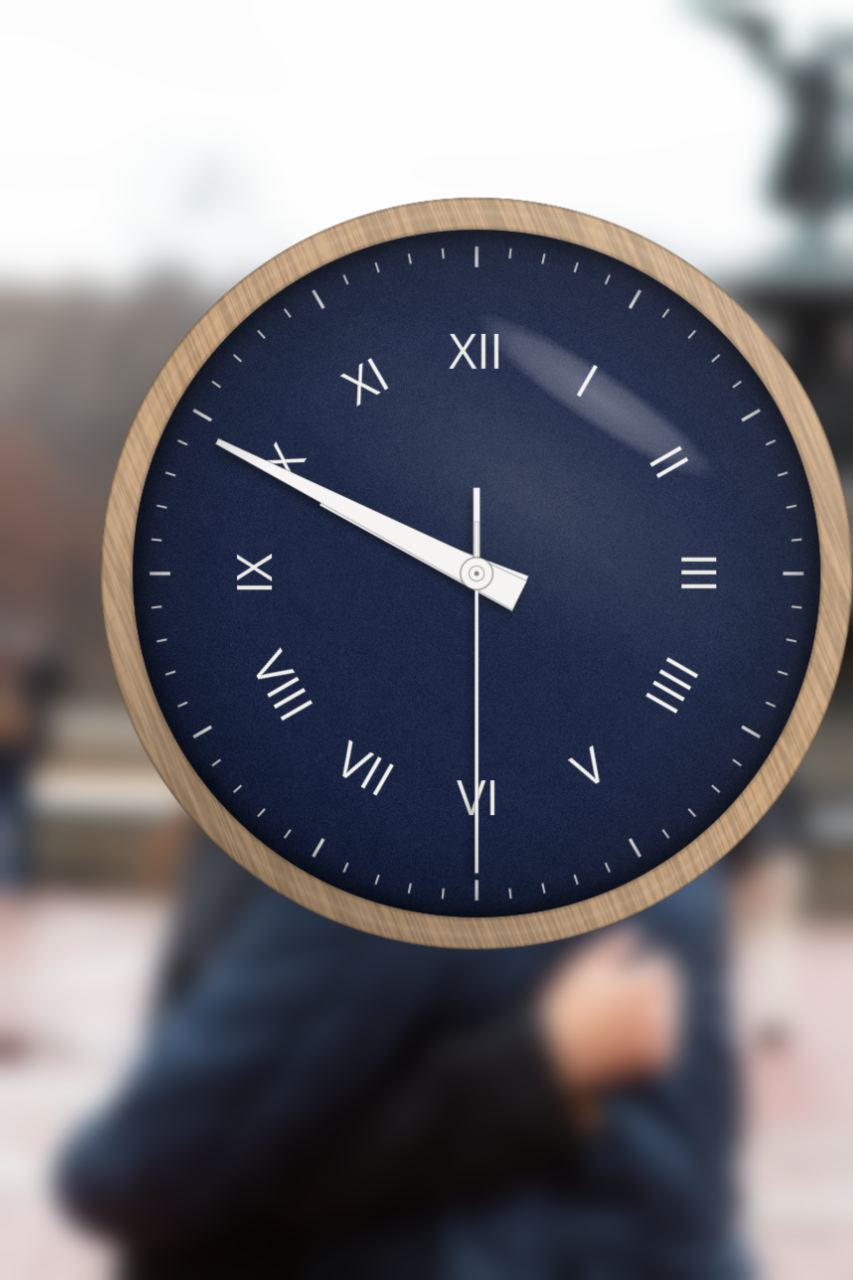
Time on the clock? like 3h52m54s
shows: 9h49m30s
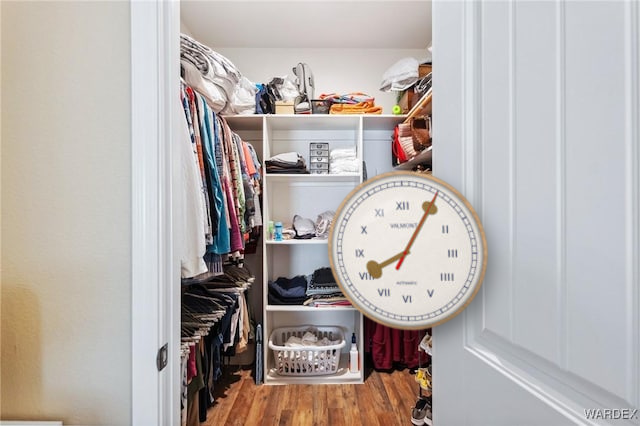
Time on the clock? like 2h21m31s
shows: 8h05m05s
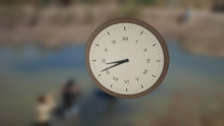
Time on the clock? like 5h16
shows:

## EXERCISE
Copy out every line of the listing above word for word, leaving out the pictures.

## OUTPUT
Time on the clock? like 3h52m54s
shows: 9h49m30s
Time on the clock? like 2h21m31s
shows: 8h05m05s
Time on the clock? like 5h16
shows:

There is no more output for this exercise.